┌─ Task material

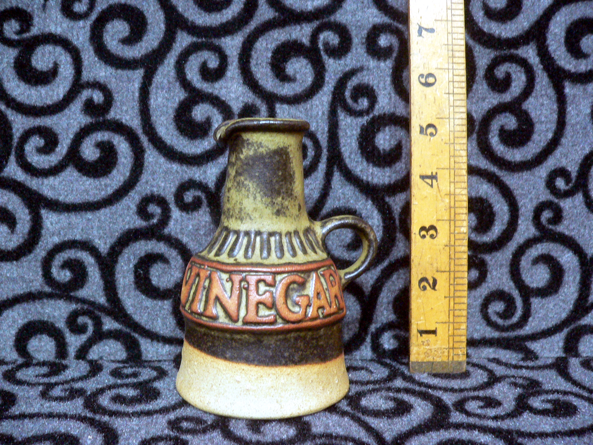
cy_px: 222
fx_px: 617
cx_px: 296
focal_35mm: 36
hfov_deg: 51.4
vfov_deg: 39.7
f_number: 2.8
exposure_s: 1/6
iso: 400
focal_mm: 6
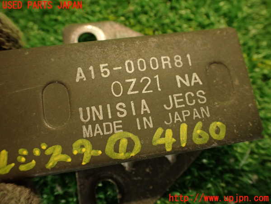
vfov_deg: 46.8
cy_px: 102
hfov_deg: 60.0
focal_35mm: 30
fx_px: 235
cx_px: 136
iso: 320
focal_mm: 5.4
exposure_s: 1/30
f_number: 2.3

└─
┌─ Task material

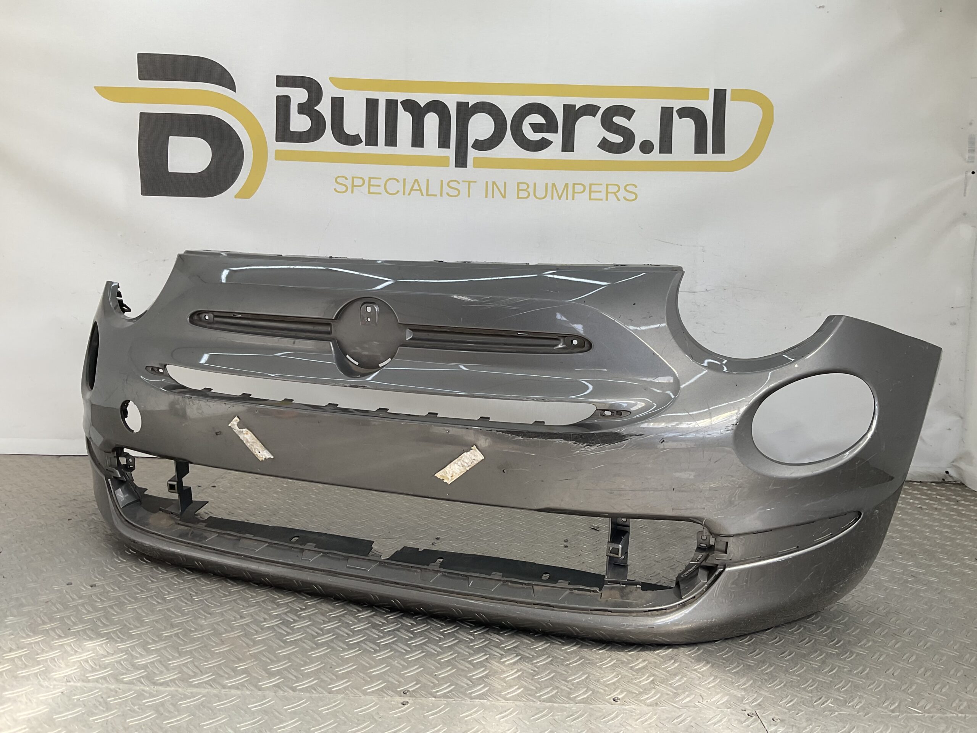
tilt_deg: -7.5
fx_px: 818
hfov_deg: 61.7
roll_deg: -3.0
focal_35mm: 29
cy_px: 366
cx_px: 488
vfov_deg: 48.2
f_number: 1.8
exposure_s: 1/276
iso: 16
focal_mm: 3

└─

■ Action item: Copy exactly, without pictures, the lines above from the one with "focal_mm: 6" down to the one with "f_number: 2.3", inclusive.

■ Problem solution:
focal_mm: 6
vfov_deg: 46.8
cy_px: 102
hfov_deg: 60.0
focal_35mm: 30
fx_px: 235
cx_px: 136
iso: 320
focal_mm: 5.4
exposure_s: 1/30
f_number: 2.3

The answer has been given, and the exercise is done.